Iles handed over a $10 bill for his 10 chimichangas and two burritos. He stuffed the change deep in his pocket, and headed next to a convenience store owned by a man named Bill Murphy, who said that if he had the chance to talk to new House Speaker Nancy Pelosi, he would ask one question. "Where does she think the money will come from? And that is the question," he said. "My wages are going to go up 10 percent."

Unlike Jack Bower, who would compensate by cutting hours, Murphy said that in his two convenience stores there are no hours to cut. "I'm going to have to raise my prices," he said -- not only because his workers who make less than the new minimum wage would get raises but also because those who earn more would insist on raises as well. Employees at $7.25 will want $8.25. Those at $8.25 will want $9.25.
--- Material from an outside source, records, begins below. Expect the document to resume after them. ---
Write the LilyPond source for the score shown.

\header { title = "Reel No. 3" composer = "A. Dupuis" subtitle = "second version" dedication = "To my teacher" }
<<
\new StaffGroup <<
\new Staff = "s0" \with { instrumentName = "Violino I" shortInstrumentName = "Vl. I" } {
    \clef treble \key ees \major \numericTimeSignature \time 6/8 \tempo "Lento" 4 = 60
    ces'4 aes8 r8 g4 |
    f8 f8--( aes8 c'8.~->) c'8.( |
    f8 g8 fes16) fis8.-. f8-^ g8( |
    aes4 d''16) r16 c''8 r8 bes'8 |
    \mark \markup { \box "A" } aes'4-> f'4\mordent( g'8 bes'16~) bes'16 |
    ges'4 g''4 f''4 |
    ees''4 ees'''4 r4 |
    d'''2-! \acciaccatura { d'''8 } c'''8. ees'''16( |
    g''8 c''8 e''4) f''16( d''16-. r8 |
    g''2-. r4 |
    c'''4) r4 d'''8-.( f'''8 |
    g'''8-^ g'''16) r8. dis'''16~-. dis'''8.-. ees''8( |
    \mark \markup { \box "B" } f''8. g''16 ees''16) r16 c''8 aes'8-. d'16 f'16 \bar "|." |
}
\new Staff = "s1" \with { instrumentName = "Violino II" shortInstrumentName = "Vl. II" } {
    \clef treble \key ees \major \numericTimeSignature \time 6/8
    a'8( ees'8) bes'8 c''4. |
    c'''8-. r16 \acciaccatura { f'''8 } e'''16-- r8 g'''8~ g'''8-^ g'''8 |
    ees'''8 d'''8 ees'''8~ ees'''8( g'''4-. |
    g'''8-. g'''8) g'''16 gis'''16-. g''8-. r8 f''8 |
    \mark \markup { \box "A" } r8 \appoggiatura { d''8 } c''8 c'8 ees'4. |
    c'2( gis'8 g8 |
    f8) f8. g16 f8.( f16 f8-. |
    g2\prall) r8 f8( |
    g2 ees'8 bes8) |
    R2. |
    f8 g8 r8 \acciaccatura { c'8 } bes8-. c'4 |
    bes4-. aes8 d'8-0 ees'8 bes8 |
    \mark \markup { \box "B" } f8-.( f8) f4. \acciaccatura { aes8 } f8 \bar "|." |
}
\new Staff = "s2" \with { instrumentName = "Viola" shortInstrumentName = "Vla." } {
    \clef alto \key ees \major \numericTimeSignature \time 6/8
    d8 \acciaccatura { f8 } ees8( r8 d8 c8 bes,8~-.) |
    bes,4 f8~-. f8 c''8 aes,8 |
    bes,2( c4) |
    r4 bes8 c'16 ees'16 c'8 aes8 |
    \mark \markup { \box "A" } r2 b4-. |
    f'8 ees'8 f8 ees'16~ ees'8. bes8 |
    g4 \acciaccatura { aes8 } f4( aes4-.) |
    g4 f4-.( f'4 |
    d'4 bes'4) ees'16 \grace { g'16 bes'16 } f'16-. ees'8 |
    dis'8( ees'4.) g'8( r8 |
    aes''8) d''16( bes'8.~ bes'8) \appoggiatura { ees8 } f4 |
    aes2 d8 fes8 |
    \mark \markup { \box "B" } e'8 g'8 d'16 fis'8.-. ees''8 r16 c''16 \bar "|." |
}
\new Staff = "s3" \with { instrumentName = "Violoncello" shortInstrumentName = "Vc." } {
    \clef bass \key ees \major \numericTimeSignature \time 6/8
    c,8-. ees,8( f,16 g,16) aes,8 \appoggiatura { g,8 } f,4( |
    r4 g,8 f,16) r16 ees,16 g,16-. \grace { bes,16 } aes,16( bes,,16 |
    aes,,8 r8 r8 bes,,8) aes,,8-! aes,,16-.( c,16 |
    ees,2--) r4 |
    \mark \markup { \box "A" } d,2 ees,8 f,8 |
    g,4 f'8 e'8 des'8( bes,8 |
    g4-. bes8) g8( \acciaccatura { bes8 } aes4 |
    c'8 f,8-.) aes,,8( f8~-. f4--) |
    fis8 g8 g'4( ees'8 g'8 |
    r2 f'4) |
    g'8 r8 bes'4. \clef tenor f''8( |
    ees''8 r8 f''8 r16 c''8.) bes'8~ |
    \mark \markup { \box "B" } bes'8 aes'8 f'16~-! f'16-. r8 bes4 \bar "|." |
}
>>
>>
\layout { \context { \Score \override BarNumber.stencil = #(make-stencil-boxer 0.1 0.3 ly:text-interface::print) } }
Economists classify such workers as the ones who would be indirectly affected by a minimum-wage increase. Of the estimated 13 million workers expected to get raises, 7.4 million are in that category. "You've created this entitlement," Murphy said he would tell Pelosi.

And yet he will pay it, he said, and compensate with price increases, which he worries will be inflationary, even though most economists say that won't happen. He will raise prices, he continued, because the only other option would be to earn less money, which he doesn't want to do because he owes $1.5 million on his businesses and wouldn't want to default.

"Now that might be a stretch in some people's minds, from giving a guy a raise to not being able to pay the bank, but that's the path I'm talking about," he said. Against such a dire backdrop, Iles put $17 worth of gas in his car.